▸ Lista de exercícios:
1 > Liste todos os usos da areia descartada de fundição enumerados na matéria sobre a Lei 25.482/2025.
2 > Retome a matéria sobre a Lei 25.482/2025 logo após o último item da lista de usos da areia e dê continuidade ao texto.

▸ Texto fornecido:
····················

O deputado estadual Lucas Lasmar (Rede) esteve em Extrema (MG) nesta segunda-feira (26), onde foi homenageado por duas empresas de peso do setor industrial: a metalúrgica Frum e a Multilaser, empresa de eletrônicos. A cerimônia reuniu executivos, trabalhadores, engenheiros e representantes da indústria, que celebraram a sanção da lei sobre resíduos de fundição e o PL de incentivo à reciclagem.
Lei 25.482/2025
Na Frum, Lucas foi homenageado pela aprovação da Lei 25.482/2025, legislação que transforma a areia descartada de fundição em insumo reutilizável. Sancionada em setembro, a lei representa uma virada ambiental e econômica relevante para o setor metalúrgico estadual e nacional. A iniciativa muda o destino da areia usada nos processos de fundição. Antes, o material era visto como rejeito caro, difícil de armazenar e poluente. Com a lei, passa a ser reconhecido como material reciclável e insumo valioso para a construção civil e a infraestrutura.
Atualmente, Minas Gerais produz cerca de 700 mil toneladas por ano desse resíduo, volume que, até então, seguia para aterros industriais. Agora, a proposta permite utilizar a areia em diversas outras produções:
- Pavimentação de estradas e vias urbanas;
- Concreto asfáltico;
- Blocos, meio-fio, canaletas e demais pré-moldados;
- Telhas, tijolos e cerâmicas;
- Argamassa, calçadas e contrapisos;
- Cobertura de aterros;
- Coprocessamento em fornos de cimento.

····················

▸ Dados extraídos de uma coleção:

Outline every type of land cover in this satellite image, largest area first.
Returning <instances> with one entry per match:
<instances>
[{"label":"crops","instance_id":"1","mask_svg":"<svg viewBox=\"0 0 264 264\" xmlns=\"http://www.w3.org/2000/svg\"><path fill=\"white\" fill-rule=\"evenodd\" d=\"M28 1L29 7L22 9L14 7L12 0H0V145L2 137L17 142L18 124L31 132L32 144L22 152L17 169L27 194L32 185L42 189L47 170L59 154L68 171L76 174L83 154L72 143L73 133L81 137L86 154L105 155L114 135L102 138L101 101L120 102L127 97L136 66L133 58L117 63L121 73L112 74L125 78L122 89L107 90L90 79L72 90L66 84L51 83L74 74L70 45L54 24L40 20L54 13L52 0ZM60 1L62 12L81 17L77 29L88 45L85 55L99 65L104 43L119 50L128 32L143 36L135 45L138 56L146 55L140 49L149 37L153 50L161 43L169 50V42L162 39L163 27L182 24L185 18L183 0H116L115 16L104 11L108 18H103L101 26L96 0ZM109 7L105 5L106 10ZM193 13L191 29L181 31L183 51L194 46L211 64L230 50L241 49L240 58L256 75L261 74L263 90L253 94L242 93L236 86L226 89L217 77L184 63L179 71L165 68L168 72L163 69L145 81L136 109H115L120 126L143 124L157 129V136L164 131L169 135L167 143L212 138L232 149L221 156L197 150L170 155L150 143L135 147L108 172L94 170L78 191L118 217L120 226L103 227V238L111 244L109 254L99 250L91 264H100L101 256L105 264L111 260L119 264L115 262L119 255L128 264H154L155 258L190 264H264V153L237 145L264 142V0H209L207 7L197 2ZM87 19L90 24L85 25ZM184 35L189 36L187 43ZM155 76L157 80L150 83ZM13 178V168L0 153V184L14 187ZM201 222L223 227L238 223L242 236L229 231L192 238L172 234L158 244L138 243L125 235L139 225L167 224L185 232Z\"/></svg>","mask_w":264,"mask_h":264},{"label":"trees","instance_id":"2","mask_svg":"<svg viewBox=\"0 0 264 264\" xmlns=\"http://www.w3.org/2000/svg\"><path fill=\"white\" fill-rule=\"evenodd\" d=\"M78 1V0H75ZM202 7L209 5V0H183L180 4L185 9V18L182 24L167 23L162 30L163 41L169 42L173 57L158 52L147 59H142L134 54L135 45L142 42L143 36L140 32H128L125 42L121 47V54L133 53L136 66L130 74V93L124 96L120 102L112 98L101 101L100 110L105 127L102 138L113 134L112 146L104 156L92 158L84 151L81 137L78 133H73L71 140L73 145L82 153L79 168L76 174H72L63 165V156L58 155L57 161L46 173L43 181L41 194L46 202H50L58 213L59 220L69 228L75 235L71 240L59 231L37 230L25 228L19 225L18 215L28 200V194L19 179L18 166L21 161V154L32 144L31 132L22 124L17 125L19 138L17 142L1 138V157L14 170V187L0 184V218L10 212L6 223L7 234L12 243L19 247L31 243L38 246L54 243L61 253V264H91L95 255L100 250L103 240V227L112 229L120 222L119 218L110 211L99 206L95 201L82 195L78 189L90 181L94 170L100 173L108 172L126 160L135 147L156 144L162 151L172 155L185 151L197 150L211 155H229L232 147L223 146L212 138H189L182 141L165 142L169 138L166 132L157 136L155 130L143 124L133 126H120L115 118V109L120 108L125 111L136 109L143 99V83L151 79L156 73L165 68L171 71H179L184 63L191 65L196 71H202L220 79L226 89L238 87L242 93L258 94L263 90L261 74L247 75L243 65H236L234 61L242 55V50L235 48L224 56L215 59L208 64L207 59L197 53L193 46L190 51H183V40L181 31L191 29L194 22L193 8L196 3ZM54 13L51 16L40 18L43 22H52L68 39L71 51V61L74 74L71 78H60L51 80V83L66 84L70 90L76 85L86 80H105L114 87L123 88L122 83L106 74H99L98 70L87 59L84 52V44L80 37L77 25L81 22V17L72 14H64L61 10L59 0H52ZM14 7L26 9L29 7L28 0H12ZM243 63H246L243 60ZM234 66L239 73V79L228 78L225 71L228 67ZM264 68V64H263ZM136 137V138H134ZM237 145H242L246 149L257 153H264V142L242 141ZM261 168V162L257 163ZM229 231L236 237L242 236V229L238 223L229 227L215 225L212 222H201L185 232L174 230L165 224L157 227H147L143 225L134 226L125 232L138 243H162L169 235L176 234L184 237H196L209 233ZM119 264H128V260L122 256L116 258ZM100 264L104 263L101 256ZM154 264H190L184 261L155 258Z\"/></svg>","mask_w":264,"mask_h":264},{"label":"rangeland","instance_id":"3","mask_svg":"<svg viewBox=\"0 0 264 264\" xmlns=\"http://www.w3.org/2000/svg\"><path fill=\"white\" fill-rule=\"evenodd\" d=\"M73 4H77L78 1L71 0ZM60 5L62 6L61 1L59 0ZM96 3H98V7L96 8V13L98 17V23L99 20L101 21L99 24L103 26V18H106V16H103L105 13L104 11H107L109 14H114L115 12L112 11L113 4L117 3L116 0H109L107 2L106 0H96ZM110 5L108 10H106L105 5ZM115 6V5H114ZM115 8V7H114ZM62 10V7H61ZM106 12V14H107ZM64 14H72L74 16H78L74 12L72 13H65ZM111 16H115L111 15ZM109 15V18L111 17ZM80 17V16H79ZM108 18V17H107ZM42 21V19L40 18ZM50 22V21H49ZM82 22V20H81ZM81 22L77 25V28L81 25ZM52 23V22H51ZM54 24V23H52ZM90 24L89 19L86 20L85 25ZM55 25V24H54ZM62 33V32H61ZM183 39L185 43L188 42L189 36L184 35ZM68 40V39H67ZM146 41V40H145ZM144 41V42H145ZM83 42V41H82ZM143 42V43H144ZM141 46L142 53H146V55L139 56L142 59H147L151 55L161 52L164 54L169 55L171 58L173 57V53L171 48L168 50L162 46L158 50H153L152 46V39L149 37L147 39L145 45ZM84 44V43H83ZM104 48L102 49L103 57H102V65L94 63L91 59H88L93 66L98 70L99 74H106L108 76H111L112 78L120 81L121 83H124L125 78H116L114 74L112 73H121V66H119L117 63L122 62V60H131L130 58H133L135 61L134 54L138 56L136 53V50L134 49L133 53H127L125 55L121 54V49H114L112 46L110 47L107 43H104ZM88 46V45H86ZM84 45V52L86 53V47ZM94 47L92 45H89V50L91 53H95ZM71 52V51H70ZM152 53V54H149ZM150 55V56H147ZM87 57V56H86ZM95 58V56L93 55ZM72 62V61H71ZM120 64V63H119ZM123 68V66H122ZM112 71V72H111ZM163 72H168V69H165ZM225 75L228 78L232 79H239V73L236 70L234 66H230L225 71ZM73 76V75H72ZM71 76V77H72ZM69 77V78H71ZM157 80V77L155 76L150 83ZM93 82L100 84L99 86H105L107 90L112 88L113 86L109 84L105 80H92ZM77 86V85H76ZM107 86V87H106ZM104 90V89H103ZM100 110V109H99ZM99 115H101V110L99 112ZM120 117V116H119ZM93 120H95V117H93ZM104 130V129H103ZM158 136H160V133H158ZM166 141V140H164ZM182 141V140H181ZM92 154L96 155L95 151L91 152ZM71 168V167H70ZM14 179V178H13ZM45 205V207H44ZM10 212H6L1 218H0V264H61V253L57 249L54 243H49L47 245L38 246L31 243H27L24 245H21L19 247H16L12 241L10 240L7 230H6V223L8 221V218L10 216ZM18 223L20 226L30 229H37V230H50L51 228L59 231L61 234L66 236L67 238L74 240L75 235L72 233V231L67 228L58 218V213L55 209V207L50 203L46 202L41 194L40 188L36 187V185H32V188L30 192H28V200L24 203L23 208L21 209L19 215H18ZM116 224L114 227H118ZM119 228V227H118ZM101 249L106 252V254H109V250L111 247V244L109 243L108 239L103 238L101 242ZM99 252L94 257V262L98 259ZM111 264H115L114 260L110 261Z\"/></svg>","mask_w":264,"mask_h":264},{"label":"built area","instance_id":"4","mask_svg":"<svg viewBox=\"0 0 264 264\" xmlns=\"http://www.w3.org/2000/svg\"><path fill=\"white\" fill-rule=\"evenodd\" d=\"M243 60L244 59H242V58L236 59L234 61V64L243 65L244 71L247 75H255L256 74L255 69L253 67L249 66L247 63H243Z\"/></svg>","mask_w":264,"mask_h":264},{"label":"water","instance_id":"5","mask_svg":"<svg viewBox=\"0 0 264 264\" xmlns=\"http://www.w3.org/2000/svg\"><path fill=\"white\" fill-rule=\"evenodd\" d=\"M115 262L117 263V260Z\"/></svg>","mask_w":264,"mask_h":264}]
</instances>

····················

▸ Respostas numeradas:
1 >
- Pavimentação de estradas e vias urbanas
- Concreto asfáltico
- Blocos, meio-fio, canaletas e demais pré-moldados
- Telhas, tijolos e cerâmicas
- Argamassa, calçadas e contrapisos
- Cobertura de aterros
- Coprocessamento em fornos de cimento

2 >
Portanto, a mudança reduz custos para as fundições, aumenta a vida útil de aterros, diminui impactos ambientais e abre novas oportunidades econômicas, especialmente para cidades como Cláudio, polo metalúrgico do estado. Antes, empresas do município enviavam aproximadamente 3 mil toneladas por ano de areia para mais de 100 km de distância. Agora, o material pode ser transformado localmente em produtos e infraestrutura.
PL 3.505/2025
Na Multilaser, além da lei já sancionada, o deputado Lucas Lasmar também foi homenageado pelo PL 3.505/2025, que propõe abatimento de até 5% no ICMS para empresas que comprovarem reciclagem de resíduos industriais não perigosos. O benefício teria validade de cinco anos e obrigaria comprovação anual da redução do descarte, auditorias independentes e certificação técnica.
A proposta se alinha à Política Nacional de Resíduos Sólidos e ao Código Ambiental de Minas, estimulando inovação, competitividade e geração de empregos verdes. A expectativa é reduzir o volume destinado a aterros, fortalecer cadeias produtivas mais limpas e aproximar o estado de práticas já consolidadas em países como Alemanha, Suécia e Estados Unidos.